An Oklahoma County District Court judge denied a stay of execution Monday for two men on Oklahoma’s death row.
Clayton Locket, 38, and Charles Warner, 46, asked the court to delay the executions until their civil lawsuit against the state can be adjudicated.
Lockett and Warner are suing the state Corrections Department, challenging the constitutionality of an Oklahoma law that allows the state to keep secret the source of its lethal injection drugs. Both men believe their inability to know the source of the drugs or their quality suggests Oklahoma’s execution method carries with it “a substantial risk of inflicting severe pain,” which would violate their constitutional rights against cruel and unusual punishment.
Lawyers representing the inmates filed for a temporary restraining order, which would delay their executions and allow their civil case to proceed. Lockett is scheduled to be executed March 20. Warner is scheduled to be executed March 27.
The state Attorney General’s Office filed an objection to the restraining order early Monday morning in which it asserts the Oklahoma Court of Criminal Appeals is the proper venue to hear the case. That court would be the third to hear the case. The restraining order was originally scheduled for hearing in district court, but the case was moved to federal court last week at the request of the state and then moved back to district court by a federal judge.
At the Monday hearing, attorneys for both parties discussed the lawsuit challenging the constitutionality of the law allowing the state to shield the identity of its source of pentobarbital, a barbiturate used in the lethal injection process.
Assistant Attorney General John Hadden said the statute is designed to protect those involved in the execution process. Hadden told the judge since the Apothecary Shoppe, a compounding pharmacy in Tulsa, has been identified as the possible source for the drug for both the state of Missouri and Oklahoma, the pharmacy has been sued and received death threats.
“Go back to medieval times. Executioners wore a hood,” Hadden said. “There’s a reason the state wants to keep it under wraps.”
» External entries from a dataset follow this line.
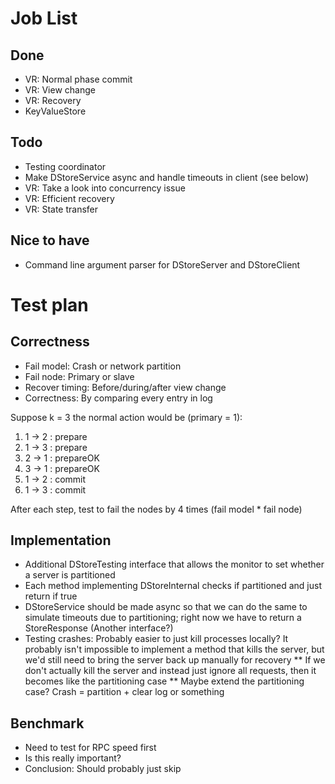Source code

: # Job List
## Done
* VR: Normal phase commit
* VR: View change
* VR: Recovery
* KeyValueStore

## Todo
* Testing coordinator
* Make DStoreService async and handle timeouts in client (see below)
* VR: Take a look into concurrency issue
* VR: Efficient recovery
* VR: State transfer

## Nice to have
* Command line argument parser for DStoreServer and DStoreClient

# Test plan
## Correctness
* Fail model: Crash or network partition
* Fail node: Primary or slave
* Recover timing: Before/during/after view change
* Correctness: By comparing every entry in log

Suppose k = 3 the normal action would be (primary = 1):

1. 1 -> 2 : prepare
2. 1 -> 3 : prepare
3. 2 -> 1 : prepareOK
4. 3 -> 1 : prepareOK
5. 1 -> 2 : commit
6. 1 -> 3 : commit

After each step, test to fail the nodes by 4 times (fail model * fail node)

## Implementation
* Additional DStoreTesting interface that allows the monitor to set whether a server is
  partitioned
* Each method implementing DStoreInternal checks if partitioned and just return if true
* DStoreService should be made async so that we can do the same to simulate timeouts due to
  partitioning; right now we have to return a StoreResponse (Another interface?)
* Testing crashes: Probably easier to just kill processes locally? It probably isn't impossible
  to implement a method that kills the server, but we'd still need to bring the server back up
  manually for recovery
** If we don't actually kill the server and instead just ignore all requests, then it becomes
   like the partitioning case
** Maybe extend the partitioning case? Crash = partition + clear log or something

## Benchmark
* Need to test for RPC speed first
* Is this really important?
* Conclusion: Should probably just skip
In recent years, states have been forced to utilize compounding pharmacies, which are not regulated by the U.S. Food and Drug Administration, to acquire pentobarbital after the company manufacturing the drug put a stop to its distribution to corrections departments for use in lethal injections.
Attorneys and advocates around the country have raised concerns that compounded drugs could be potentially contaminated, causing severe pain to those executed.
Oklahoma has 10 doses of pentobarbital remaining of the 20 it purchased in 2012, but it's not clear where it got this supply. Oklahoma's doses are already in a usable form and have a shelf life of three years, state Corrections Department spokesman Jerry Massie told The Oklahoman in February.
What’s the objection?
Susanna Gatonni, one of the lawyers representing Lockett and Warner,said keeping the drug’s source a secret impedes addressing a possible civil rights violation. Speaking to reporters after the hearing, Gattoni said the public has a right to the information they are seeking.
“We should not want to live in a state that wants to hide how they’re enforcing the law, and that’s what the statute allows to happen,” Gattoni said.
Gattoni said they will be filing a motion with the Oklahoma Supreme Court, asking for an emergency stay for the execution and also will appeal the district court’s denial of the restraining order.